The term “stimulants” includes, but is not limited to, amphetamines such as dextroamphetamine resin complex, dextroamphetamine, methamphetamine, methylphenidate, as well as pharmaceutically acceptable salts, hydrates, and solvates and mixtures thereof. Stimulant antagonists that can be used as active agent include, but are not limited to, benzodiazepines, as well as pharmaceutically acceptable salts, hydrates, solvates and mixtures thereof.

The dosage forms according to the disclosure include various active agents and their pharmaceutically acceptable salts thereof. Pharmaceutically acceptable salts include, but are not limited to, inorganic acid salts such as hydrochloride, hydrobromide, sulfate, phosphate and the like; organic acid salts such as formate, acetate, trifluoroacetate, maleate, tartrate and the like; sulfonates such as methanesulfonate, benzenesulfonate, p-toluenesulfonate, and the like; amino acid salts such as arginate, asparginate, glutamate and the like, and metal salts such as sodium salt, potassium salt, cesium salt and the like; alkaline earth metals such as calcium salt, magnesium salt and the like; organic amine salts such as triethylamine salt, pyridine salt, picoline salt, ethanolamine salt, triethanolamine salt, dicyclohexylamine salt, N,N′-dibenzylethylenediamine salt and the like.

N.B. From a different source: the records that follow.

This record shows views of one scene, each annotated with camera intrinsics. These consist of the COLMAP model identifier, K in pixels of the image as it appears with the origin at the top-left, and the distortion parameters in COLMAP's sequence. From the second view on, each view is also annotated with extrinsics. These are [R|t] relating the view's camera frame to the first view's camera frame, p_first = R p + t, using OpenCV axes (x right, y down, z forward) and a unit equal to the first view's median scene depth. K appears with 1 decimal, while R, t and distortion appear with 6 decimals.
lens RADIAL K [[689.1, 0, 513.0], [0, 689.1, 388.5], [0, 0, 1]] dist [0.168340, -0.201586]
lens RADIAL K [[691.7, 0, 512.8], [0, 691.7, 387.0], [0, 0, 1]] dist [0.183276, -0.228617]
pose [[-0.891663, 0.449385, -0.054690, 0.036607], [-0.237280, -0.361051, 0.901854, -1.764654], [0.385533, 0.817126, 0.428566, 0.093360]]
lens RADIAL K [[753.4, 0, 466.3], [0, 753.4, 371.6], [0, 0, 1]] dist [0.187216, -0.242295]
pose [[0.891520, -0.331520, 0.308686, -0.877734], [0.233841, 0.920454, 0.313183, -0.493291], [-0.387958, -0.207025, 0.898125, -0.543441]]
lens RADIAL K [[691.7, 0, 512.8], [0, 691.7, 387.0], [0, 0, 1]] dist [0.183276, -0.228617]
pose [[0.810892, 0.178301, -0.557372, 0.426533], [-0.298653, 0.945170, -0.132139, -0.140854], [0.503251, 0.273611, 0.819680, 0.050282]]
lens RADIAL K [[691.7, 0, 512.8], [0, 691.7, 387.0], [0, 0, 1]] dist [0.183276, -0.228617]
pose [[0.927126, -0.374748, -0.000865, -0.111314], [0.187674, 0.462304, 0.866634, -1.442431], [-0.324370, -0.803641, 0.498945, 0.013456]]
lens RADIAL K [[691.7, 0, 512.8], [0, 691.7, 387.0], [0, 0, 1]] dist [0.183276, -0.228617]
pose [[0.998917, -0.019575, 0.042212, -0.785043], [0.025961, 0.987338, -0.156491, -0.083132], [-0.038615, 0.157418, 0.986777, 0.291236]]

As used herein, the terms “therapeutically effective” and an “effective amount” refer to the amount of active agent or the rate at which it is administered which is needed to produce a desired therapeutic result.

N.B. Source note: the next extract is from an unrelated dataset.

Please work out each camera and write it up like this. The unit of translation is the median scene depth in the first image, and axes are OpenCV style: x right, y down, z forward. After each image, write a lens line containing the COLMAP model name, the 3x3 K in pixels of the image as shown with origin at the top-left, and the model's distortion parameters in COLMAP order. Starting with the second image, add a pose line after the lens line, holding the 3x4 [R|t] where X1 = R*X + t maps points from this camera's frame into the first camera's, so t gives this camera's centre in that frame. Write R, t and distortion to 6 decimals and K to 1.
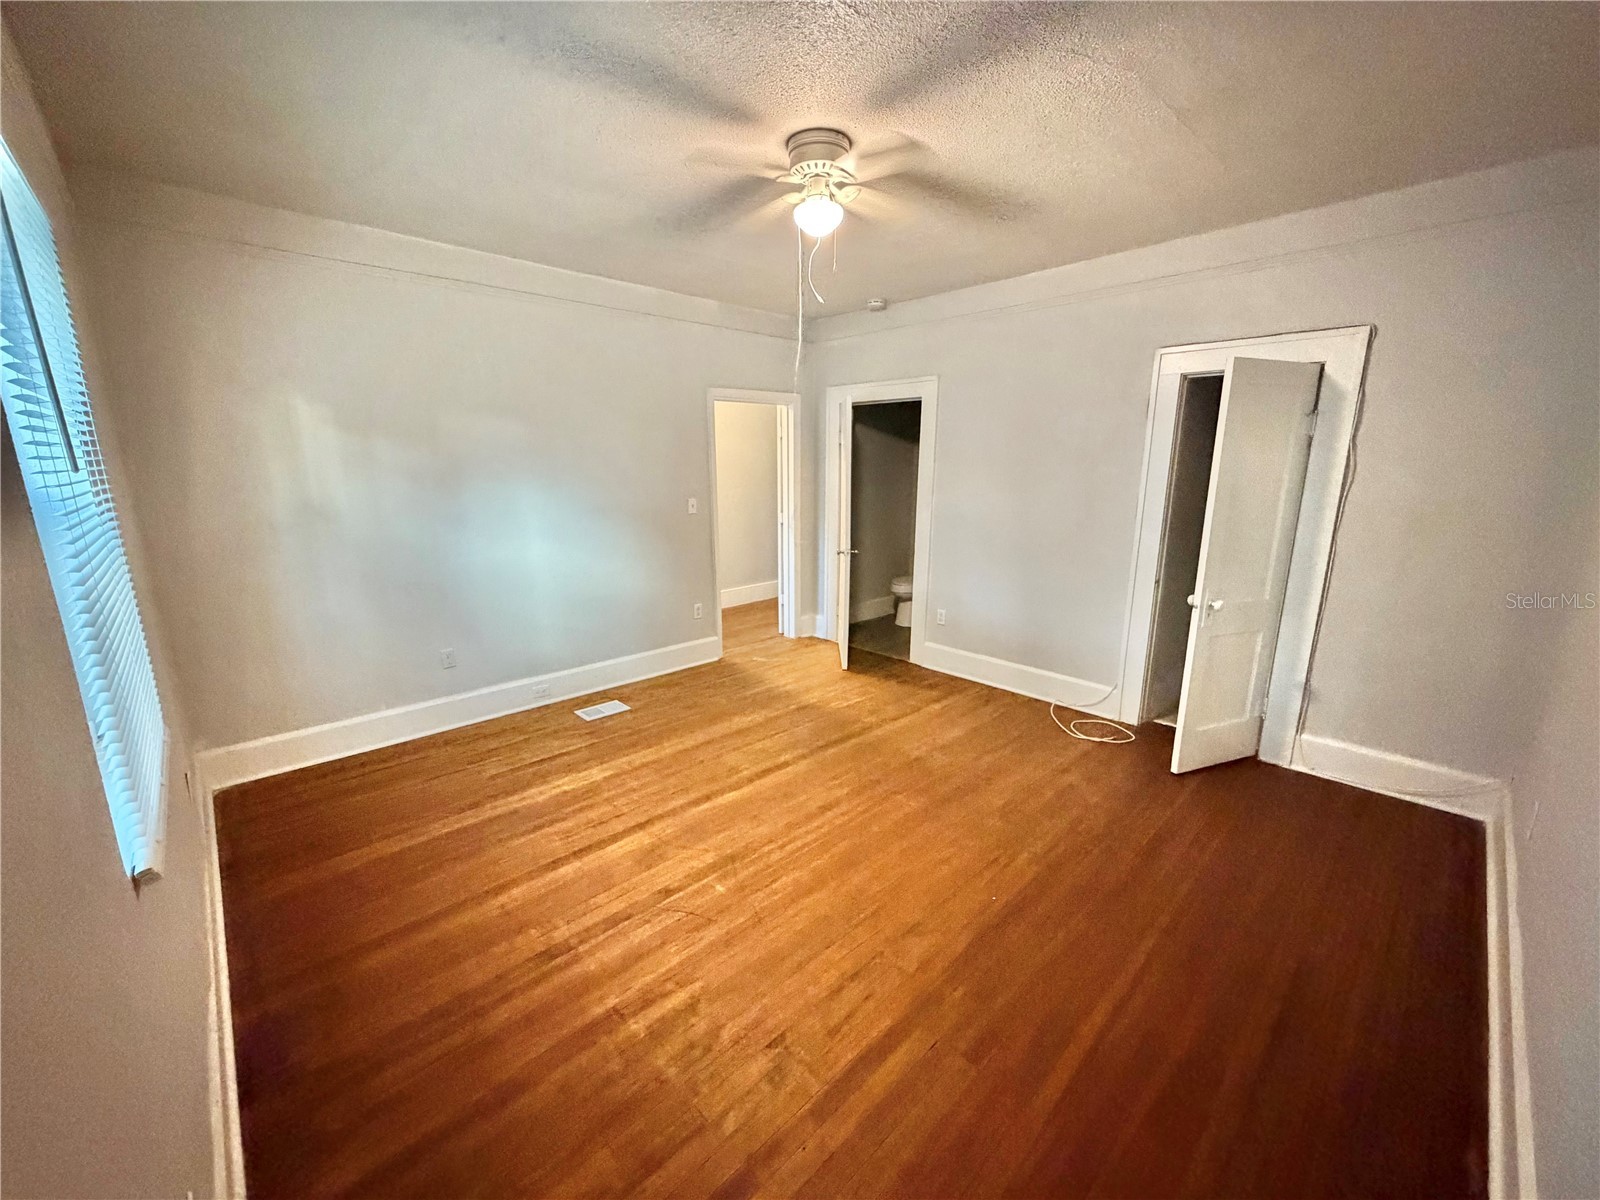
lens RADIAL K [[638.9, 0, 797.9], [0, 638.9, 603.3], [0, 0, 1]] dist [0.003574, 0.000327]
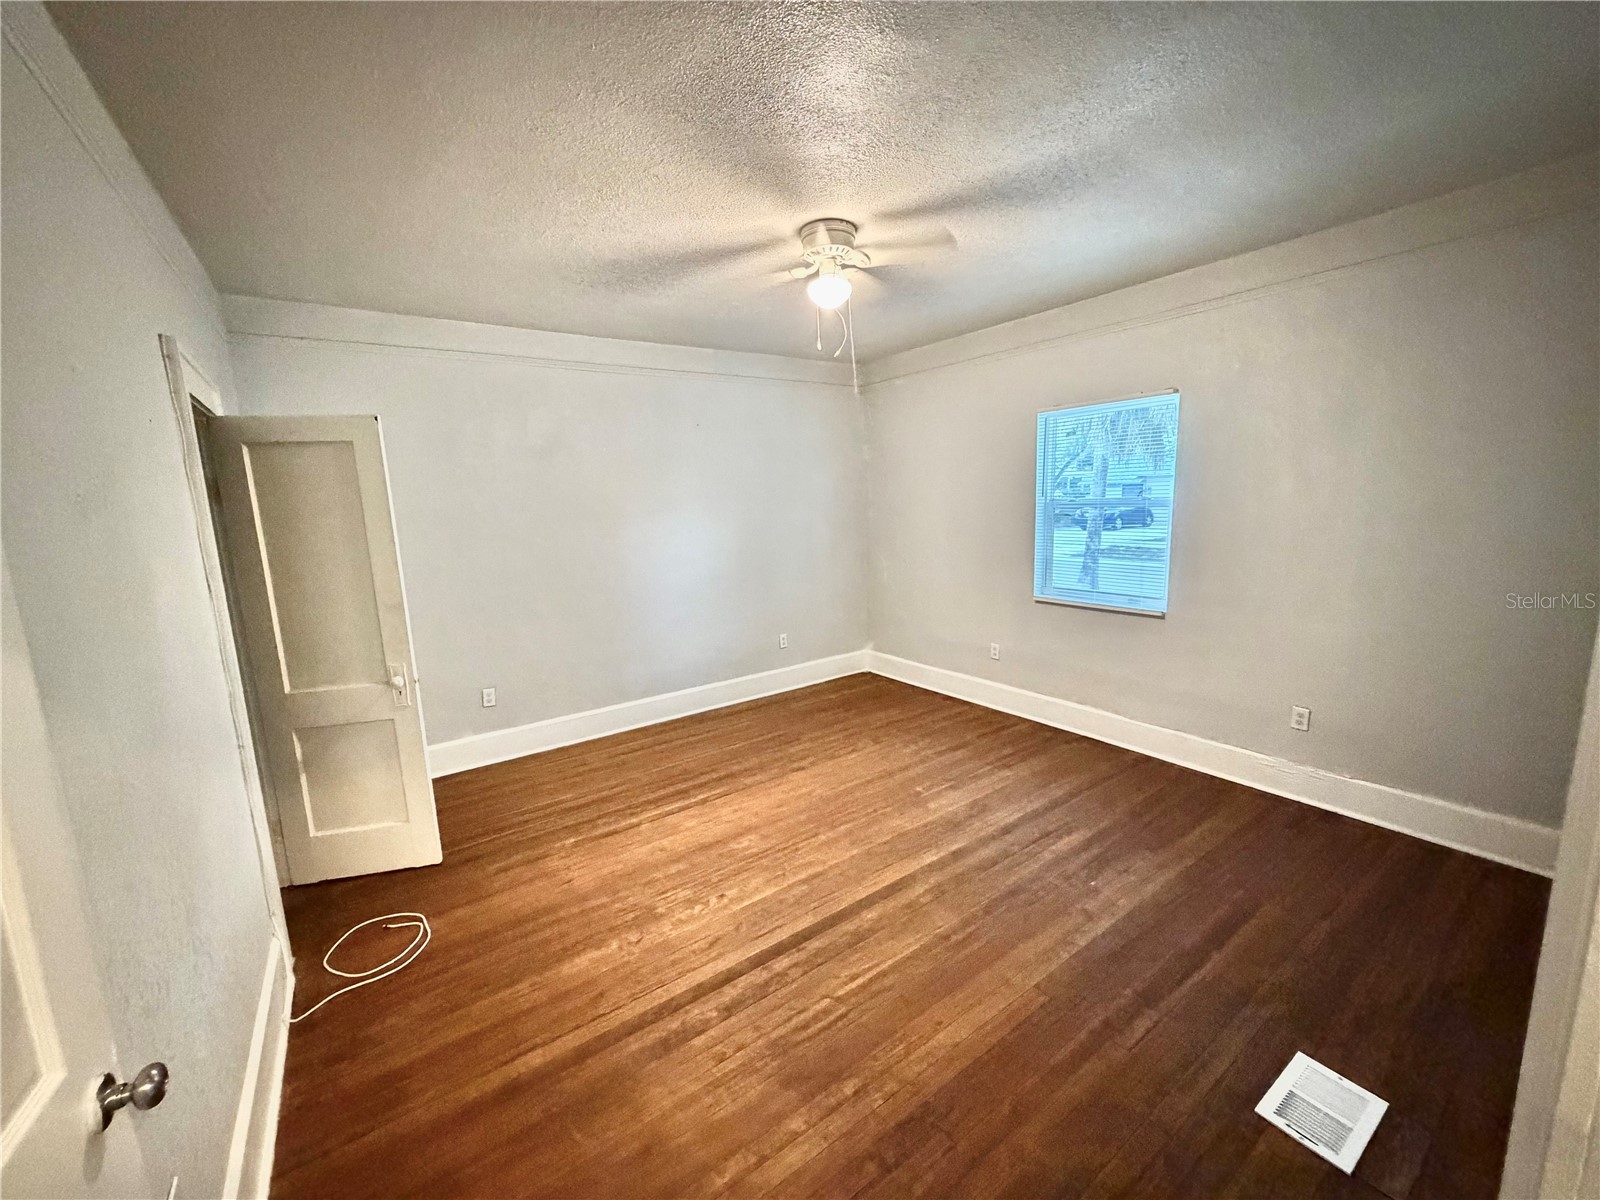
lens RADIAL K [[638.9, 0, 799.8], [0, 638.9, 598.9], [0, 0, 1]] dist [0.003574, 0.000327]
pose [[-0.988487, 0.024694, 0.149279, -0.067119], [0.078898, 0.925969, 0.369265, -0.415501], [-0.129109, 0.376792, -0.917256, 1.776009]]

As used herein, “shell” or “shell composition” refers to the shell of a softgel capsule which encapsulates a fill material.

As used herein, “conventional enteric polymers” refer to, but are not limited to, acrylic and methacrylic acid polymers, which may be available under the tradename EUDRAGIT® and other conventional acid insoluble polymers, e.g., methyl acrylate-methacrylic acid copolymers. Other conventional acid insoluble polymers include, without limitation, cellulose acetate succinate, cellulose acetate phthalate, cellulose acetate butyrate, hydroxypropyl methyl cellulose phthalate, hydroxy propyl methyl cellulose acetate succinate (hypermellose acetate succinate), polyvinyl acetate phthalate (PVAP), algenic acid salts such as sodium alginate and potassium alginate, stearic acid, and shellac. In some embodiments, the enteric shell composition of the present invention does not include an acid insoluble polymer. In other words, the enteric shell composition and the enteric softgel capsule are “free or substantially free of conventional enteric polymers.”

All references to wt % throughout the specifications and the claims refer to the weight of the component in reference to the weight of the entire composition and may also be designated as w/w.

As used herein, “fill material” or “fill” refers to the composition that is encapsulated by the enteric capsule shell and contains at least one pharmaceutically active ingredient.

As used herein, “delayed release” refers to releasing the active agent after passing through the stomach.